* _INSTRUCTIONS TO FOLLOW_
Retype all of the data without changing a single word.

==== RECORDS SHOWN

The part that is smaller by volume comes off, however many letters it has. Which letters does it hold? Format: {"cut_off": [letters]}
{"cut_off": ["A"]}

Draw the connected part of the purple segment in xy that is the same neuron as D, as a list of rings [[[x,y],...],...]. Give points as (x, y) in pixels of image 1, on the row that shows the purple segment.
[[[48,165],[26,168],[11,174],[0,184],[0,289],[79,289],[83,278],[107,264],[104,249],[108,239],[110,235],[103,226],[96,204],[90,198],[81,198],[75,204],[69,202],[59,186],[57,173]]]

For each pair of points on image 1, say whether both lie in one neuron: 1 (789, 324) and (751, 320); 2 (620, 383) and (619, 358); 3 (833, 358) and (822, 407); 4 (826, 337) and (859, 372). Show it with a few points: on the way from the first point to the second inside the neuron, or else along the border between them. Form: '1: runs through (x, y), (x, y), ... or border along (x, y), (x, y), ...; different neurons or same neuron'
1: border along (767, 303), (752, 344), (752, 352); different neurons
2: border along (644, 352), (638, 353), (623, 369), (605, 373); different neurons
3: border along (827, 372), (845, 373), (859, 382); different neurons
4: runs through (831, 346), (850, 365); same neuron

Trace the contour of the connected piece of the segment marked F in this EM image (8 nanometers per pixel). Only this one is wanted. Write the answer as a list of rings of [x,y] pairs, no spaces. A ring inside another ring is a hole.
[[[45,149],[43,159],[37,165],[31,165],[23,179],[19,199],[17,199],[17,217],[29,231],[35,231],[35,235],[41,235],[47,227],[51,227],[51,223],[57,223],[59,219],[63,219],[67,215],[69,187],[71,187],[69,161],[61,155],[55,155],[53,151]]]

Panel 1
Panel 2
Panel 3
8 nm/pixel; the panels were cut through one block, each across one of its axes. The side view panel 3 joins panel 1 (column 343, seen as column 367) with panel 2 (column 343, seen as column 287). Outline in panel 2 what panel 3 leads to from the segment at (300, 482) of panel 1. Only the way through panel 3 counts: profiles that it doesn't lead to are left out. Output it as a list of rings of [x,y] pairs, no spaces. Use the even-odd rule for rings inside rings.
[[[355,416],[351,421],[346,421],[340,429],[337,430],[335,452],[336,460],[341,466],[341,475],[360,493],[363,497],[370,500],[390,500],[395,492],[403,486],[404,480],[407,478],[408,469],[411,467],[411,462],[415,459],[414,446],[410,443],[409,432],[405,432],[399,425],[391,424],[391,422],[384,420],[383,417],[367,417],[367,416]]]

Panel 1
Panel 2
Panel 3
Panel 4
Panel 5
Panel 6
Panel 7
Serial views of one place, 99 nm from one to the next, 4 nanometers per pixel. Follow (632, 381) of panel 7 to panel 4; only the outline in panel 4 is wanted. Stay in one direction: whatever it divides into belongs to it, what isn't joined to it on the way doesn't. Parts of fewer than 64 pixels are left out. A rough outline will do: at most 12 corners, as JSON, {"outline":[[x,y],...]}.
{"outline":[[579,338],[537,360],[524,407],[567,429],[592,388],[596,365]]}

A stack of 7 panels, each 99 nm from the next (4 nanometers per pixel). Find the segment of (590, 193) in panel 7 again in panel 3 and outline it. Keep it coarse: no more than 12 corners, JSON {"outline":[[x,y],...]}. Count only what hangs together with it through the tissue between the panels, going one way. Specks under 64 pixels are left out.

========

* _PROBLEM SOLUTION_
The part that is smaller by volume comes off, however many letters it has. Which letters does it hold? Format: {"cut_off": [letters]}
{"cut_off": ["A"]}

Draw the connected part of the purple segment in xy that is the same neuron as D, as a list of rings [[[x,y],...],...]. Give points as (x, y) in pixels of image 1, on the row that shows the purple segment.
[[[48,165],[26,168],[11,174],[0,184],[0,289],[79,289],[83,278],[107,264],[104,249],[108,239],[110,235],[103,226],[96,204],[90,198],[81,198],[75,204],[69,202],[59,186],[57,173]]]

For each pair of points on image 1, say whether both lie in one neuron: 1 (789, 324) and (751, 320); 2 (620, 383) and (619, 358); 3 (833, 358) and (822, 407); 4 (826, 337) and (859, 372). Show it with a few points: on the way from the first point to the second inside the neuron, or else along the border between them. Form: '1: runs through (x, y), (x, y), ... or border along (x, y), (x, y), ...; different neurons or same neuron'
1: border along (767, 303), (752, 344), (752, 352); different neurons
2: border along (644, 352), (638, 353), (623, 369), (605, 373); different neurons
3: border along (827, 372), (845, 373), (859, 382); different neurons
4: runs through (831, 346), (850, 365); same neuron

Trace the contour of the connected piece of the segment marked F in this EM image (8 nanometers per pixel). Only this one is wanted. Write the answer as a list of rings of [x,y] pairs, no spaces. A ring inside another ring is a hole.
[[[45,149],[43,159],[37,165],[31,165],[23,179],[19,199],[17,199],[17,217],[29,231],[35,231],[35,235],[41,235],[47,227],[51,227],[51,223],[57,223],[59,219],[63,219],[67,215],[69,187],[71,187],[69,161],[61,155],[55,155],[53,151]]]

Panel 1
Panel 2
Panel 3
8 nm/pixel; the panels were cut through one block, each across one of its axes. The side view panel 3 joins panel 1 (column 343, seen as column 367) with panel 2 (column 343, seen as column 287). Outline in panel 2 what panel 3 leads to from the segment at (300, 482) of panel 1. Only the way through panel 3 counts: profiles that it doesn't lead to are left out. Output it as a list of rings of [x,y] pairs, no spaces. Use the even-odd rule for rings inside rings.
[[[355,416],[351,421],[346,421],[340,429],[337,430],[335,452],[336,460],[341,466],[341,475],[360,493],[363,497],[370,500],[390,500],[395,492],[403,486],[404,480],[407,478],[408,469],[411,467],[411,462],[415,459],[414,446],[410,443],[409,432],[405,432],[399,425],[391,424],[391,422],[384,420],[383,417],[367,417],[367,416]]]

Panel 1
Panel 2
Panel 3
Panel 4
Panel 5
Panel 6
Panel 7
Serial views of one place, 99 nm from one to the next, 4 nanometers per pixel. Follow (632, 381) of panel 7 to panel 4; only the outline in panel 4 is wanted. Stay in one direction: whatever it divides into belongs to it, what isn't joined to it on the way doesn't. Parts of fewer than 64 pixels are left out. A rough outline will do: at most 12 corners, as JSON, {"outline":[[x,y],...]}.
{"outline":[[579,338],[537,360],[524,407],[567,429],[592,388],[596,365]]}

A stack of 7 panels, each 99 nm from the next (4 nanometers per pixel). Find the segment of (590, 193) in panel 7 again in panel 3 and outline it. Keep it coarse: no more than 12 corners, JSON {"outline":[[x,y],...]}. Count only what hangs together with it through the tissue between the panels, going one way. Specks under 64 pixels are left out.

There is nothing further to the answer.